Consignes:
1 – Dans l'extrait, quelle fonction Jack Matlock a-t-il occupée ?
2 – Mets à jour tout le passage de l'extrait allant de « Elle est surtout » jusqu'à « l’Ukraine ? Oui. » en y remplaçant « cynisme » par « hypocrisie ».

Extrait:
%%

Certains parlent de l’esprit « munichois » qui serait à l’œuvre dans le refus d’en finir une fois pour toutes avec Poutine.. Cette comparaison vous paraît-elle utile ?

Elle est surtout infondée. Depuis des décennies, il ne s’est pas passée une année en Occident sans qu’on dénonce un «nouveau Munich» ou un «nouvel Hitler», ce sont des sortes de catharsis historiques rétroactives, qui n’offrent pas l’ombre d’une solution. Je trouve même choquants ces gens qui sont prêts à se battre jusqu’au dernier ukrainien – il y a des précédents. Il y a souvent dans le moralisme proclamé une forme de cynisme (au sens erroné et contemporain du terme). «En finir avec Poutine ?» Aucun responsable ne dira cela et aucun parlement ne le voterait. Faire plus pour défendre l’Ukraine ? Oui.

On vous a reproché, à vous comme à d’autres tenants de la ligne « réaliste », de reprendre la rhétorique du Kremlin. Que répondez-vous à ces accusations ?

Ceux qui travestissent ainsi la ligne réaliste se trompent de cible, de périodes, et mélangent tout. Les «réalistes» n’ont rien à voir avec les quelques pro-Poutine des dernières années. C’est sur trente ans, de 1992 à 2023, qu’il faut raisonner. Or, dans les 10 à 15 premières années après la fin de l’URSS, ce sont d’abord des réalistes américains, vétérans de la guerre froide, Kissinger en tête, mais aussi George Kennan, ou encore Jack Matlock (ex ambassadeur américain à Moscou qui disait qu’on ne peut pas à la fois étendre l’OTAN et avoir une Russie démocratique), John Mearsheimer, et même Zbig Brezinski, qui n’avaient aucune «complaisance» pour le régime russe, encore moins pour Poutine, qui ont mis en garde contre le triomphalisme aveugle des États-Unis. Kissinger l’a dit plusieurs fois : on a eu tort de ne pas mieux intégrer la Russie dans un ensemble de sécurité en Europe, et ce pour des raisons de sécurité, car sinon, elle pouvait redevenir dangereuse. Ces réalistes pensaient à la sécurité de l’Europe à long terme. Si on les avait écoutés, nous n’en serions peut-être pas là aujourd’hui.

%%

Données brutes:
%%

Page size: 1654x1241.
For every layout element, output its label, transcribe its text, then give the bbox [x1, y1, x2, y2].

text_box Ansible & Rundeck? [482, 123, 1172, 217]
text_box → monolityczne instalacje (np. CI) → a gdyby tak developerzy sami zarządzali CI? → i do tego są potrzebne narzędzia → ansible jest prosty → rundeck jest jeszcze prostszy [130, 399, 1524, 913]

%%

Réponses par consigne:
1 – Il a été ambassadeur américain à Moscou.

2 –
Elle est surtout infondée. Depuis des décennies, il ne s’est pas passée une année en Occident sans qu’on dénonce un «nouveau Munich» ou un «nouvel Hitler», ce sont des sortes de catharsis historiques rétroactives, qui n’offrent pas l’ombre d’une solution. Je trouve même choquants ces gens qui sont prêts à se battre jusqu’au dernier ukrainien – il y a des précédents. Il y a souvent dans le moralisme proclamé une forme de hypocrisie (au sens erroné et contemporain du terme). «En finir avec Poutine ?» Aucun responsable ne dira cela et aucun parlement ne le voterait. Faire plus pour défendre l’Ukraine ? Oui.